▶ [Provided text]
- - -

Challenging Assumptions to Build True Well-Being

A difficult truth in life is that if we are never wrong, we probably aren’t trying hard enough. There is comfort in sticking with what we know and in reinforcing our assumptions rather than questioning them. Psychologists call this confirmation bias: the inclination to seek out evidence that tells us we’re right and to avoid what might suggest otherwise.

However, markets are unpredictable by nature. Economic conditions shift, new opportunities arise, and risks evolve. A willingness to ask, “What if I’m wrong?” is a safeguard, not an embarrassment. It’s a mindset that protects your assets, positioning you for long-term growth.

And while saving and strategizing are essential, immiserating yourself and loved ones in favor of an always uncertain future is not the path to abundance. In fact, the act of giving—whether to family, causes you care about, or your community—not only enriches others but brings a profound sense of prosperity and fulfillment.

I encourage you to lean into curiosity, to be open to revisiting assumptions, even uncomfortable ones, and to keep in mind that wealth is not measured only by numbers. It’s measured by the security it provides, the opportunities it allows, and the generosity it enables.

Thank you, as always, for your trust in me. I consider it a privilege to help you chart a path that honors both your future security and your present happiness.

- - -

▶ [What the task asks] From the piece on challenging assumptions, copy the passage from "A difficult truth" to "might suggest otherwise." word for word.

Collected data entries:
- - -

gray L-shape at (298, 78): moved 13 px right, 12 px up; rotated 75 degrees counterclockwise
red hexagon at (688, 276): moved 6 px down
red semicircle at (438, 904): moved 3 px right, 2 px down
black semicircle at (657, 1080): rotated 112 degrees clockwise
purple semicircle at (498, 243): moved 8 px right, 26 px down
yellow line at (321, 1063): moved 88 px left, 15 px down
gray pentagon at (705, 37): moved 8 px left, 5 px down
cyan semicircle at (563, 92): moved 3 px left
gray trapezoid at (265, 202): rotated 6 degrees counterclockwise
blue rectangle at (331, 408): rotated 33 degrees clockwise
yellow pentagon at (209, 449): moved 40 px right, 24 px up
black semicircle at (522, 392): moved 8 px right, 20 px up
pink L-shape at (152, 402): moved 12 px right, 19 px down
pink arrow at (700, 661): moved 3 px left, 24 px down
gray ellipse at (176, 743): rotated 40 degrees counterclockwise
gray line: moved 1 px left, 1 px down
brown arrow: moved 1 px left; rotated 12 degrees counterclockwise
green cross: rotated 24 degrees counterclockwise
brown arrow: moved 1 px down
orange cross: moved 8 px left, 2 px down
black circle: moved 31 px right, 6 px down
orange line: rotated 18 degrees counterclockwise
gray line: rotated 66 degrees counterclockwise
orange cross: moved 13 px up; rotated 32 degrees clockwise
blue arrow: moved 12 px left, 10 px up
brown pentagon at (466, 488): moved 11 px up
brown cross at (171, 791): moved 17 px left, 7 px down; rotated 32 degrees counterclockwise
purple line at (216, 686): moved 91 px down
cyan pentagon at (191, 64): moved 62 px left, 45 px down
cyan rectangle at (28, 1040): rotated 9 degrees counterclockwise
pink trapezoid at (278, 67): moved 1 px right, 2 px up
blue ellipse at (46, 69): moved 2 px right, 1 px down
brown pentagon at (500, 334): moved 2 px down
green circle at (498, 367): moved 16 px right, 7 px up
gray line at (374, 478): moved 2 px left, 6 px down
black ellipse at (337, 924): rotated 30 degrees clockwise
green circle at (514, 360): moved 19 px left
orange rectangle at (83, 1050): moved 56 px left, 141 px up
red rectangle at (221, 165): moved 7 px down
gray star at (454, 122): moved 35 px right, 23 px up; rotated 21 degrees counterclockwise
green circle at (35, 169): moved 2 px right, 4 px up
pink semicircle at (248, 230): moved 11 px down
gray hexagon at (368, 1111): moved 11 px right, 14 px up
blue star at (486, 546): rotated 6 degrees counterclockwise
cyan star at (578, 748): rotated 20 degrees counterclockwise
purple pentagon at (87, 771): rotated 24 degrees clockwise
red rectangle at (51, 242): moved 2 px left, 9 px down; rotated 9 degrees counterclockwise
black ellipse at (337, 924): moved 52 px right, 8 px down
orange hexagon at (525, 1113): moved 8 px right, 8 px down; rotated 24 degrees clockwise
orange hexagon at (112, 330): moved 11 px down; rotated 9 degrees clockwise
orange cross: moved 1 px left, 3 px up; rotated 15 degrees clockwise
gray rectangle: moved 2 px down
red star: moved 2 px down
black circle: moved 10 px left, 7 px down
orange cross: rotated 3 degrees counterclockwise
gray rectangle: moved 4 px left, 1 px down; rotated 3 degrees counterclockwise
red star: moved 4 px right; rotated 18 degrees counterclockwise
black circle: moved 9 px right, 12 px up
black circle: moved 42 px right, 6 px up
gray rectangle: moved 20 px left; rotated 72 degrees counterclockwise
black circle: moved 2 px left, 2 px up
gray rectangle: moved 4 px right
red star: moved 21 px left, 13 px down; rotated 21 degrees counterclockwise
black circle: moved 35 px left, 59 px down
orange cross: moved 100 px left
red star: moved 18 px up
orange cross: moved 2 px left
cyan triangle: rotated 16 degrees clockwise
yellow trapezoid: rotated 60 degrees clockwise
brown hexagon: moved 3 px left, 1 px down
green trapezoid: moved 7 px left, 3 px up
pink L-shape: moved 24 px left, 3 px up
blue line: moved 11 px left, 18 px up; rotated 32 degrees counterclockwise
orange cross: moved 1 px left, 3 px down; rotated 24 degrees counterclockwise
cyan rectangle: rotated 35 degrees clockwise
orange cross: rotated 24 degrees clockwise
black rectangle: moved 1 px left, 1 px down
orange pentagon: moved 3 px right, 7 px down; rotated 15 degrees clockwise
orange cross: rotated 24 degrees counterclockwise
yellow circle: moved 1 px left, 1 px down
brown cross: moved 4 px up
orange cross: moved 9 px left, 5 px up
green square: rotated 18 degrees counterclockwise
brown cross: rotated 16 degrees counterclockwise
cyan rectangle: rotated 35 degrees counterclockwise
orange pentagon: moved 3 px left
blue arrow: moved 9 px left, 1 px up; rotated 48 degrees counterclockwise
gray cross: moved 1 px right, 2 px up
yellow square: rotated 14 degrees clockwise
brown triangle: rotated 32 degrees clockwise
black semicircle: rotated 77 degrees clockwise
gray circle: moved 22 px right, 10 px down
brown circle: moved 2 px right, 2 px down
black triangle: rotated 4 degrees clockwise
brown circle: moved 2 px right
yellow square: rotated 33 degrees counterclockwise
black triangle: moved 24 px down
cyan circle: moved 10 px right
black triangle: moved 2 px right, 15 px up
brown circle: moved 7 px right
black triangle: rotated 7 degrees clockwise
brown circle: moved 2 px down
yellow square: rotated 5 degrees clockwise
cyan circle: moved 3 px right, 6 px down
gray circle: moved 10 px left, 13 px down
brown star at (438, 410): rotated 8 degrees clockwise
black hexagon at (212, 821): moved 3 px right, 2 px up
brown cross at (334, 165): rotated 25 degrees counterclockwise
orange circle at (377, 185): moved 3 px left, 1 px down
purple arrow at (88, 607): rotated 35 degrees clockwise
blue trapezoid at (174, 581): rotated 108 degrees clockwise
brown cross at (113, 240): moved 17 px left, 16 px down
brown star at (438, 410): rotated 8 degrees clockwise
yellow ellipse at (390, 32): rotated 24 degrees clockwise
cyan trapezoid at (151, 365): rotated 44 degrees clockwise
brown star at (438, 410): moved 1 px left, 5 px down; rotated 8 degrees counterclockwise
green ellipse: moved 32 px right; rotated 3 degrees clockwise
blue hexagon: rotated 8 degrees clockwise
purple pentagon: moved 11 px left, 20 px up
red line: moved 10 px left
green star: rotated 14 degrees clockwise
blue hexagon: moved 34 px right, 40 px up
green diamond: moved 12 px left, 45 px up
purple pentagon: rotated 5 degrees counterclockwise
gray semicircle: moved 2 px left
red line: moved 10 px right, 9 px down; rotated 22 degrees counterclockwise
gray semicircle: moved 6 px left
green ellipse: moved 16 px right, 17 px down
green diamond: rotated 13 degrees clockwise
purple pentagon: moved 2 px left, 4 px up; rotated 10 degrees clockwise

- - -

▶ [Exercise solution]
A difficult truth in life is that if we are never wrong, we probably aren’t trying hard enough. There is comfort in sticking with what we know and in reinforcing our assumptions rather than questioning them. Psychologists call this confirmation bias: the inclination to seek out evidence that tells us we’re right and to avoid what might suggest otherwise.